==== Recorded data ====

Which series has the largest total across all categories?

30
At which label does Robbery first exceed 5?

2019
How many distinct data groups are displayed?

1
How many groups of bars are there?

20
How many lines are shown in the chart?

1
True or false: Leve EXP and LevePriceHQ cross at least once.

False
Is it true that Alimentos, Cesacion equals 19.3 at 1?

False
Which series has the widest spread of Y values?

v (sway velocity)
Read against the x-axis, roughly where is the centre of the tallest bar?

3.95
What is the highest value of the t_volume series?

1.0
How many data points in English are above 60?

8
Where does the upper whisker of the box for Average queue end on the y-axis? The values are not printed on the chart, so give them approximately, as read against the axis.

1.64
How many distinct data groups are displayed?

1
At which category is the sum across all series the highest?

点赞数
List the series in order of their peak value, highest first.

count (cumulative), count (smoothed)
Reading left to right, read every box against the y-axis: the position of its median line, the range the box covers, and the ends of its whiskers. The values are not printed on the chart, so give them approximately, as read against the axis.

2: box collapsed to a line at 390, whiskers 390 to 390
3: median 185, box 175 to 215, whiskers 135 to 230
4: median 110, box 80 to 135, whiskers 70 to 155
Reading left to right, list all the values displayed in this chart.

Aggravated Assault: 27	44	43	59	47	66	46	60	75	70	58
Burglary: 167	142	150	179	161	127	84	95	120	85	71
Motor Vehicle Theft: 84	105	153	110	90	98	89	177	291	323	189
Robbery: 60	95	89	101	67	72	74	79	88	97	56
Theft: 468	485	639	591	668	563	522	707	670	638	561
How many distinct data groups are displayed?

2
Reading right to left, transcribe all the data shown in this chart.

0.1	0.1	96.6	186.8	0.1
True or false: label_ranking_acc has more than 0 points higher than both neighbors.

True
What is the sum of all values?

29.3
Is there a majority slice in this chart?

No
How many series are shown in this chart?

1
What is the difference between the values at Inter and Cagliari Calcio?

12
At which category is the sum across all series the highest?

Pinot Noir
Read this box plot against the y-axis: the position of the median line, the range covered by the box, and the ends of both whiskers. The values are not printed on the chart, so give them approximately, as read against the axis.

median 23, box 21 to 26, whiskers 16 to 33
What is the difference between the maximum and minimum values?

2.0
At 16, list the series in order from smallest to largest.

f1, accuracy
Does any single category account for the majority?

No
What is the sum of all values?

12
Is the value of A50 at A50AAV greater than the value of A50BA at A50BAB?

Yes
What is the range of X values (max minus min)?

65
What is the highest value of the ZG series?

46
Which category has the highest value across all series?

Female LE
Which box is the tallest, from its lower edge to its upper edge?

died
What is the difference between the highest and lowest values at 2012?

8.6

====

Pick out each line of the material above that contains the string "Theft", treating uppercase and lowercase letters as different.

Motor Vehicle Theft: 84	105	153	110	90	98	89	177	291	323	189
Theft: 468	485	639	591	668	563	522	707	670	638	561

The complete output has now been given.